Despertó apenas cuatro horas después, tal como se había acostumbrado a hacer, en el silencio de las horas previas al alba. El rincón estaba más abarrotado que antes. Los mozos del último turno también se habían echado a dormir. La mayoría de ellos tenían el pelo sudoroso, porque aunque el fuego se iba apagando durante la noche, su propio calor corporal los mantenía calientes. Hasta Rigg, a pesar de tener la espalda apoyada en la pared fría, estaba un poco sofocado, así que salió al patio para refrescarse.
En el jardín no había nadie de guardia. ¿Qué crimen podía cometer alguien allí, salvo que fuese un ladrón de hierbas y flores? Pero Rigg sabía que si se acercaba al portón de entrada o a la puerta de los criados, encontraría centinelas. Incluso paseando por el jardín podía llamar la atención. Así que escogió un sitio cerca de la puerta de la cocina —la puerta de las especias, la llamaban, porque los cocineros enviaban a los mozos por ella para coger hierbas frescas— y se sentó en el suelo. El ambiente era ya bastante frío. En poco tiempo moriría la albahaca y luego, al llegar las nieves, el tomillo. Sólo el romero, con su tallo leñoso, lograría sobrevivir al invierno.

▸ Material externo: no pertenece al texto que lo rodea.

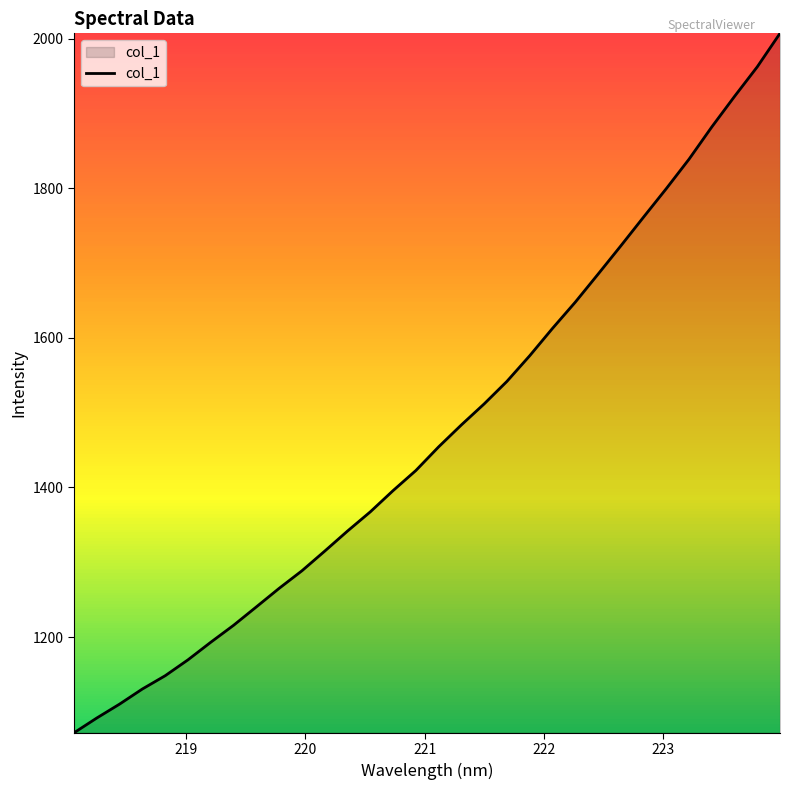

What is the maximum value shown in the chart?

2007.3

A Rigg, el jardín le parecía casi tan artificial y antinatural como el interior de suelos de madera de la casa. Allí no había formas de vida más complicadas que unas pocas aves, a las que tampoco permitían anidar allí. Los insectos dejaban sus rastros, pero eran muy tenues, y por mucho que lo hubiera intentado, no habría podido diferenciarlos. Pero en realidad era una suerte, porque, por cada rastro dejado por un vertebrado, había diez mil rastros de insectos y si todos hubieran brillado con la misma intensidad, los de los insectos habrían tapado todo lo demás en la mente de Rigg.
Sólo mantenía los ojos abiertos para averiguar adónde iban los rastros en relación con el edificio. Podía sentir la presencia de todos, por muchas paredes que se interpusieran entre ellos. Los muros exteriores de la casa estaban limpios: durante al menos seiscientos años, nada había atravesado aquellas barreras.